Sex is everywhere, but woe be to the sex that airs before 10 p.m. and ever goes beyond a man and a woman kissing and maybe engaging in nipple play or softcore no-genitals-visible intercourse. We tolerate, in small doses, more of the risque stuff on our HBO and Showtime, but never in real life. For evidence of this, look at how many people online still use "pervert" as the go-to term for someone who has any kind of sex that isn't dusty missionary between two god-fearing Middle Americans. Come on. If you think an extramarital b*****b is perverted, you need to flee the internet right away because sooner or later, you're going to see something that turns your curlies white.
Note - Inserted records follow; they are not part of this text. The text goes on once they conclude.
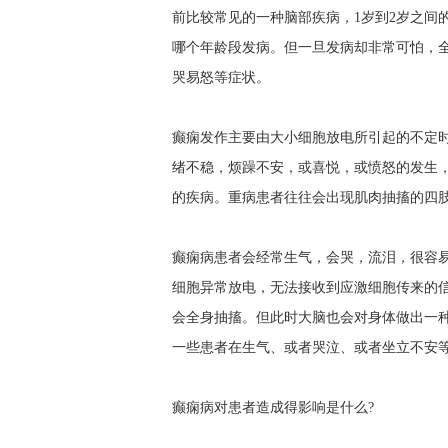
前比较常见的一种脑部疾病，1岁到2岁之间
哪个年龄段发病。但一旦发病却非常可怕，
哭易怒等症状。
癫痫发作主要由大小细胞放电所引起的不定
绪不稳，烦躁不安，或喜悦，或愤怒的发生
的疾病。重病患者往往会出现肌肉抽搐的四
癫痫病患者会经常生气，会哭，流泪，很容
细胞异常放电，无法接收到应激细胞传来的
会全身抽搐。但此时大脑也会对身体做出一
一些患者在生气、或者哭泣、或者坐立不安
癫痫病对患者造成得影响是什么?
Now the thing to acknowledge about this stigma is that it's posturing. All bullshit posturing. How many of those people who condemn someone for a b*****b, or homosexuality, or promiscuity, aren't engaging in similar activities behind closed doors? And, more pertinently, why should it matter? Why does where I put my ball sack matter a hill of beans to anyone so long as it's not in their lunch box?
Unless you want it in your lunchbox, in which case, I'll check my schedule.
That's essentially the stigma we all face -- what we do shouldn't matter, and realistically doesn't, but it will be judged. And we fear that. It's natural to fear being treated like you're weird or wrong. We can say "It doesn't matter what anyone else thinks" all we like, but few people can live that way. And you shouldn't, either. We live in a society with one another, so what other people think does matter. But you shouldn't have to be the one to change or hide when the thing other people think is, to be blunt, f*****g stupid. But that's the way it "should" be. Not how it is. How it is is you get the stink eye when someone finds out you like to f**k melons.